Reproduce verbatim the lines of the material below, starting at the line with "The previous |" and ending at the line with "[39] G. Papadopoulos", both inclusive; skip the rest.

─── PROVIDED MATERIAL ───

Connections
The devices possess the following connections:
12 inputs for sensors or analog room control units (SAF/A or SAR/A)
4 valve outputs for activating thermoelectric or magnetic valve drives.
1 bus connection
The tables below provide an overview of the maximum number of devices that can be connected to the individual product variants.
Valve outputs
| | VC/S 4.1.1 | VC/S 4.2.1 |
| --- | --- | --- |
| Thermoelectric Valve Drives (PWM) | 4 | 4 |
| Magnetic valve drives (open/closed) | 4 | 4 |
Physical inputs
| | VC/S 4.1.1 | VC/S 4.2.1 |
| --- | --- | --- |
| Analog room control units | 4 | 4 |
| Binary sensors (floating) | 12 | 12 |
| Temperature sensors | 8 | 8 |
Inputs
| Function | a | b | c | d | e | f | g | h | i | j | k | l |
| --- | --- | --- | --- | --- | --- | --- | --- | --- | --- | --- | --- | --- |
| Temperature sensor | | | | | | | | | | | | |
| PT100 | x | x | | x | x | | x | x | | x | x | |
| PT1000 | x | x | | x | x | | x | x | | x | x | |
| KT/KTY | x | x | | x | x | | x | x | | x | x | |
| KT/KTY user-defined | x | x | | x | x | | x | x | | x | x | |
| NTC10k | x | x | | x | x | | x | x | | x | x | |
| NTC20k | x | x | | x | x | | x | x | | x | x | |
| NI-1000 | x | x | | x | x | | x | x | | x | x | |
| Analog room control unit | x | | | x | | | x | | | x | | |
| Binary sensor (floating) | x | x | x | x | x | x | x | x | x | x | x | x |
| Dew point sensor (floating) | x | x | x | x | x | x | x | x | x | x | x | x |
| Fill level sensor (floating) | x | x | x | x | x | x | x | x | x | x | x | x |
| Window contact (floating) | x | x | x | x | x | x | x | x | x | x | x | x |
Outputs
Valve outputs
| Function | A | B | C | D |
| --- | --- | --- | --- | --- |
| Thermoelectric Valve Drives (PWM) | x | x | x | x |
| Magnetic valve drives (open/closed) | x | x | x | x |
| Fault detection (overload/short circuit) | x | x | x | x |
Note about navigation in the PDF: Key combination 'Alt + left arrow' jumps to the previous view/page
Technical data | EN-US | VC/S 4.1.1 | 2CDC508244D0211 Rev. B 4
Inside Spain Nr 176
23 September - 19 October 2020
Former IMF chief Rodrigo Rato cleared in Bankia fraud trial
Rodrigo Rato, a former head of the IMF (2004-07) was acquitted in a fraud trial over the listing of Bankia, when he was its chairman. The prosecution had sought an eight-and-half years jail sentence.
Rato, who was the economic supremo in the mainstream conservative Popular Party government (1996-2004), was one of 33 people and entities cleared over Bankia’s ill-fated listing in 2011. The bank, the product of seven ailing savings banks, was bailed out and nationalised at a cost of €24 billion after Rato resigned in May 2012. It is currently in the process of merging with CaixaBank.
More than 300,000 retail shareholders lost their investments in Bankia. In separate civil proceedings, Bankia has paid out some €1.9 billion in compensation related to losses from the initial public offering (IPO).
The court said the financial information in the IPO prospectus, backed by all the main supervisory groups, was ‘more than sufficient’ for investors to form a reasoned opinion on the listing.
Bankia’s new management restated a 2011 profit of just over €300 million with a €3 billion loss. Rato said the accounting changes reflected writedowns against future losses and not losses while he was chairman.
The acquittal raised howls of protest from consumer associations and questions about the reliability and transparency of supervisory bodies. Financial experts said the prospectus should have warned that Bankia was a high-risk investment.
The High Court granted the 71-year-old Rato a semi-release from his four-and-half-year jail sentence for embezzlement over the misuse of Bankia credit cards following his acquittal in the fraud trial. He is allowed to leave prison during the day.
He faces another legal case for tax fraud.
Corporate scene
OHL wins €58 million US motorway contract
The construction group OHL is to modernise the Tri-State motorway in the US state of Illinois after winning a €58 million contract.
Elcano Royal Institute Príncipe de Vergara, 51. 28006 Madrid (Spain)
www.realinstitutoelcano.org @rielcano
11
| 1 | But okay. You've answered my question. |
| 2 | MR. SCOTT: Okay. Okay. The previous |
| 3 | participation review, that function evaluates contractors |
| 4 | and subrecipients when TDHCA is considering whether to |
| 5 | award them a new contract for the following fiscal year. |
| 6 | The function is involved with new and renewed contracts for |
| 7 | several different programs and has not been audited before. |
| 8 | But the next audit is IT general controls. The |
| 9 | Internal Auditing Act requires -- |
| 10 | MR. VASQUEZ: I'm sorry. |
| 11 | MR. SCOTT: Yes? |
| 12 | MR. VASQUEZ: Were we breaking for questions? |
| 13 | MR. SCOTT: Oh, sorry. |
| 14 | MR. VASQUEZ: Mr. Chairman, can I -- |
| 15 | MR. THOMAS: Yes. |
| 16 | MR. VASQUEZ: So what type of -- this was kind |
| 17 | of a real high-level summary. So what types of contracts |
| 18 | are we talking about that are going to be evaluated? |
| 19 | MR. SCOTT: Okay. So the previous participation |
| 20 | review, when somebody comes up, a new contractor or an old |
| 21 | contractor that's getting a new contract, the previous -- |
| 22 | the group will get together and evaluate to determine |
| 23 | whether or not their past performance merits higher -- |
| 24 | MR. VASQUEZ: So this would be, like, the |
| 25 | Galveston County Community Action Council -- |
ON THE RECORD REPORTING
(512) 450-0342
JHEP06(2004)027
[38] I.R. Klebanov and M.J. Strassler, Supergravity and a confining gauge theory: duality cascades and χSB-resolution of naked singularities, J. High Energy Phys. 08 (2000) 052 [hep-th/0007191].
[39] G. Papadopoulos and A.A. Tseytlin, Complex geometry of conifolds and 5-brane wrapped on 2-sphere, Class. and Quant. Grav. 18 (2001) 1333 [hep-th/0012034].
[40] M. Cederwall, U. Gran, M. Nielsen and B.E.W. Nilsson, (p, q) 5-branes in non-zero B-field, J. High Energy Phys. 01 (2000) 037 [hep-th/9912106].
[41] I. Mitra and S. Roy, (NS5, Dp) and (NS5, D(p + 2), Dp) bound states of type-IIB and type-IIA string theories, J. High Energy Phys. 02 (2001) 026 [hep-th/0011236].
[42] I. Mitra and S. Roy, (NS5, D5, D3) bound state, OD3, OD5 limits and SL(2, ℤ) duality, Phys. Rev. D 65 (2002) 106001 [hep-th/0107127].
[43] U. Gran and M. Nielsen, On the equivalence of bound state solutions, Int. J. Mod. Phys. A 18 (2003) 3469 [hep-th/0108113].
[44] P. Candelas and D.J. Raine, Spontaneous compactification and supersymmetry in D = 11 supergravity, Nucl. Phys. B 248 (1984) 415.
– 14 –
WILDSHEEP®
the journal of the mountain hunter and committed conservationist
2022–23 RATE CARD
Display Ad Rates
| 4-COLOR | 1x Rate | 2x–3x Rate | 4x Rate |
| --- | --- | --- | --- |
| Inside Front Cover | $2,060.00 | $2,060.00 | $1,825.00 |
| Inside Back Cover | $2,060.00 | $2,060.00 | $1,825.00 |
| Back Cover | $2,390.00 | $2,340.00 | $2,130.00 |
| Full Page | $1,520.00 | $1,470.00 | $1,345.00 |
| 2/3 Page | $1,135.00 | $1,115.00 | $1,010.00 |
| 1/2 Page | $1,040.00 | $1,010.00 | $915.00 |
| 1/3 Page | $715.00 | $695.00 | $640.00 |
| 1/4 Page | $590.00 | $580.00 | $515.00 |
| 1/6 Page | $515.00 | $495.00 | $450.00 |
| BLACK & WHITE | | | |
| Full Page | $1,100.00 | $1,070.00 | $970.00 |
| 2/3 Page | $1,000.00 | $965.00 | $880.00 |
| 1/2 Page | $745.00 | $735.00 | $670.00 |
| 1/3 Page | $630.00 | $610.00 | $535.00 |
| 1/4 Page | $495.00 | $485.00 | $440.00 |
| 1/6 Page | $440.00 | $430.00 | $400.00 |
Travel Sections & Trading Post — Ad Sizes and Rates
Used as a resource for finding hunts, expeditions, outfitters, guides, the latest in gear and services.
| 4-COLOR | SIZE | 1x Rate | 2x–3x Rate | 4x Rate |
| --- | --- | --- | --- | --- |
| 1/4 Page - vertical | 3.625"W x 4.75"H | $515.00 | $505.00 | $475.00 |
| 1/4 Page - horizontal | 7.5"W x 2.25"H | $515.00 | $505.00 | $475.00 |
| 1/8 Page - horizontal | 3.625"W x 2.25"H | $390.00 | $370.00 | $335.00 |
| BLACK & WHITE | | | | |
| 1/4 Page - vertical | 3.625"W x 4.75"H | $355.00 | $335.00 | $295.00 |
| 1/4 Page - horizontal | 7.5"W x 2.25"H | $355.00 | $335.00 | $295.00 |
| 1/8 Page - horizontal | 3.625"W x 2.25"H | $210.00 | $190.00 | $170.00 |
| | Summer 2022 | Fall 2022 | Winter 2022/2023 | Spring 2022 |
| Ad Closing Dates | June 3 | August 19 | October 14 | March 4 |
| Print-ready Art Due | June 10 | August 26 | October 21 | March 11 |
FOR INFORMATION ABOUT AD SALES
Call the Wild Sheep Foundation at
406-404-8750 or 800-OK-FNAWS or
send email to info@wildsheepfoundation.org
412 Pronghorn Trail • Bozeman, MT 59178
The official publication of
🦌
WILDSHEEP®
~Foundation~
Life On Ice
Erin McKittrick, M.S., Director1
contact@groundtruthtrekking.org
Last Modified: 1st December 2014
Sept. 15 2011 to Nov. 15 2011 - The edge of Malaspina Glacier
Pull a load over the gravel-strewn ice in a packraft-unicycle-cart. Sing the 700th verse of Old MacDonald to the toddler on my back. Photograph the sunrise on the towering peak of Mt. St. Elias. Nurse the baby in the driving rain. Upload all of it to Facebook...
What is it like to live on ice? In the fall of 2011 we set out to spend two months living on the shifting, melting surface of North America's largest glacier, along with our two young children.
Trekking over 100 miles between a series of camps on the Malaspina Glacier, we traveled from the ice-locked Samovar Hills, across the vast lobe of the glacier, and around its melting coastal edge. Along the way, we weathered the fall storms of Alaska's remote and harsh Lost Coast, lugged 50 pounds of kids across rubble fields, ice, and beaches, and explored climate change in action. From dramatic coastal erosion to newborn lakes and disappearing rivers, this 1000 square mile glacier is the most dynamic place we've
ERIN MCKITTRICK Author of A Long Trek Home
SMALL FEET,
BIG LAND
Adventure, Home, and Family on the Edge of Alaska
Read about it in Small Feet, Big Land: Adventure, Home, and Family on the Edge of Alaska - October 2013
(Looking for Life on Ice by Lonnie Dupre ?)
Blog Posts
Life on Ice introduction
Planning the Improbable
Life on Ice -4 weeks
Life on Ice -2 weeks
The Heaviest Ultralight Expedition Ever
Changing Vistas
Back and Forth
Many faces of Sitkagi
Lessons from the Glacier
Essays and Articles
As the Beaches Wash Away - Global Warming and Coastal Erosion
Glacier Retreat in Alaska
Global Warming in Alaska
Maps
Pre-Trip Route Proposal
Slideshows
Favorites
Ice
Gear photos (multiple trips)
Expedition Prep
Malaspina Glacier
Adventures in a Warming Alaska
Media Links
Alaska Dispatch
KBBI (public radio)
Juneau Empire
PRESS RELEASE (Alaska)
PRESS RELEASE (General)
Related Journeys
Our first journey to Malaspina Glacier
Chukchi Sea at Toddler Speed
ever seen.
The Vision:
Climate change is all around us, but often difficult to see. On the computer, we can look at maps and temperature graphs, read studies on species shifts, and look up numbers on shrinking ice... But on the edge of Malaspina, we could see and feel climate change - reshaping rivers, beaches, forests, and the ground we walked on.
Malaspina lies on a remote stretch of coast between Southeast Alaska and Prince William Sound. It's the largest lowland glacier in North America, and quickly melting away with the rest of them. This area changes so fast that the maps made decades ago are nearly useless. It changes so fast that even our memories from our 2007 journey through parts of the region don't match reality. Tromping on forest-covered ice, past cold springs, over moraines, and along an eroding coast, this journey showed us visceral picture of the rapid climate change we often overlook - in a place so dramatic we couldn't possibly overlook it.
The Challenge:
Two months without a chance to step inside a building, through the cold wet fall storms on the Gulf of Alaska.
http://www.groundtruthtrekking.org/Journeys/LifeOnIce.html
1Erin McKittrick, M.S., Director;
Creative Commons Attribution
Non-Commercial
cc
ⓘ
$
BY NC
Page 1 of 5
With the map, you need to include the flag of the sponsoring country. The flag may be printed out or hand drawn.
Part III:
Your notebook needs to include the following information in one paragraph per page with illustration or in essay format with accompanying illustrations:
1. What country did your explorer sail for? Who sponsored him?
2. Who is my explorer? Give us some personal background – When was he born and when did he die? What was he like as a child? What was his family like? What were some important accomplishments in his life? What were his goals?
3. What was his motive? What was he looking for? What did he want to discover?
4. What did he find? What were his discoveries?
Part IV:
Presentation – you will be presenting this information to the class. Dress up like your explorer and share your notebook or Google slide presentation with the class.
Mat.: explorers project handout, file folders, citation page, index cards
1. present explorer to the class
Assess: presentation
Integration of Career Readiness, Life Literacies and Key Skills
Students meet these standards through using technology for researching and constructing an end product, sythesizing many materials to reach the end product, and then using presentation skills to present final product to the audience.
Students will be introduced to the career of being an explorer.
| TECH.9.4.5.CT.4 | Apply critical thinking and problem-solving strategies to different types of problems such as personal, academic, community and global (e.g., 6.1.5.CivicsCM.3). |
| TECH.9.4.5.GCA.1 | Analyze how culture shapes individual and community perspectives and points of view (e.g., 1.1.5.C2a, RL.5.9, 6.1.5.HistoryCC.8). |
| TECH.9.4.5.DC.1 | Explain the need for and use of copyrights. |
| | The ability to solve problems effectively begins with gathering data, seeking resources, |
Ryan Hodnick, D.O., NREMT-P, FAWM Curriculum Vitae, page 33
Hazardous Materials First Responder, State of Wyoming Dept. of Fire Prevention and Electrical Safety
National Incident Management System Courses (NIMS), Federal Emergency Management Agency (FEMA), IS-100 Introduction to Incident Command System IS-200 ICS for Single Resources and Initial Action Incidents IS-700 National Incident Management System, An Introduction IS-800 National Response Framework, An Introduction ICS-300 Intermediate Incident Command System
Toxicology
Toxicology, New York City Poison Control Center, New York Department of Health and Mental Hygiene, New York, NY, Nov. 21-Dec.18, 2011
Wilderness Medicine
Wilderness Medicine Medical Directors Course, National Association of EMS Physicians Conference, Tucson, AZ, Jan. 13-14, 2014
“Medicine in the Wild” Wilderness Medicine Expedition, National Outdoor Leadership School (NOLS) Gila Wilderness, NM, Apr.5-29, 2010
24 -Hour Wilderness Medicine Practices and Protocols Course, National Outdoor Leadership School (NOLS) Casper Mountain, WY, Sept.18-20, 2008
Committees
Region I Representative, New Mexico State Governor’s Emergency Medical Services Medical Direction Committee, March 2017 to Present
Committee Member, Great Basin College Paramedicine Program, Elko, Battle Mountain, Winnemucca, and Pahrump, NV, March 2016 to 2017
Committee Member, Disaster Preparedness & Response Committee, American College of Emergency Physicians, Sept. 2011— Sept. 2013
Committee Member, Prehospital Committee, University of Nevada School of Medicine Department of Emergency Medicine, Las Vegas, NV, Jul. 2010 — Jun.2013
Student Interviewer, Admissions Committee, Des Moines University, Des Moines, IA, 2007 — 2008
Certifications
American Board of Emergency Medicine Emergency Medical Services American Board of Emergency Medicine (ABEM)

───

▶ _THE COMPLETED TASK_
| 2 | MR. SCOTT: Okay. Okay. The previous |
| 3 | participation review, that function evaluates contractors |
| 4 | and subrecipients when TDHCA is considering whether to |
| 5 | award them a new contract for the following fiscal year. |
| 6 | The function is involved with new and renewed contracts for |
| 7 | several different programs and has not been audited before. |
| 8 | But the next audit is IT general controls. The |
| 9 | Internal Auditing Act requires -- |
| 10 | MR. VASQUEZ: I'm sorry. |
| 11 | MR. SCOTT: Yes? |
| 12 | MR. VASQUEZ: Were we breaking for questions? |
| 13 | MR. SCOTT: Oh, sorry. |
| 14 | MR. VASQUEZ: Mr. Chairman, can I -- |
| 15 | MR. THOMAS: Yes. |
| 16 | MR. VASQUEZ: So what type of -- this was kind |
| 17 | of a real high-level summary. So what types of contracts |
| 18 | are we talking about that are going to be evaluated? |
| 19 | MR. SCOTT: Okay. So the previous participation |
| 20 | review, when somebody comes up, a new contractor or an old |
| 21 | contractor that's getting a new contract, the previous -- |
| 22 | the group will get together and evaluate to determine |
| 23 | whether or not their past performance merits higher -- |
| 24 | MR. VASQUEZ: So this would be, like, the |
| 25 | Galveston County Community Action Council -- |
ON THE RECORD REPORTING
(512) 450-0342
JHEP06(2004)027
[38] I.R. Klebanov and M.J. Strassler, Supergravity and a confining gauge theory: duality cascades and χSB-resolution of naked singularities, J. High Energy Phys. 08 (2000) 052 [hep-th/0007191].
[39] G. Papadopoulos and A.A. Tseytlin, Complex geometry of conifolds and 5-brane wrapped on 2-sphere, Class. and Quant. Grav. 18 (2001) 1333 [hep-th/0012034].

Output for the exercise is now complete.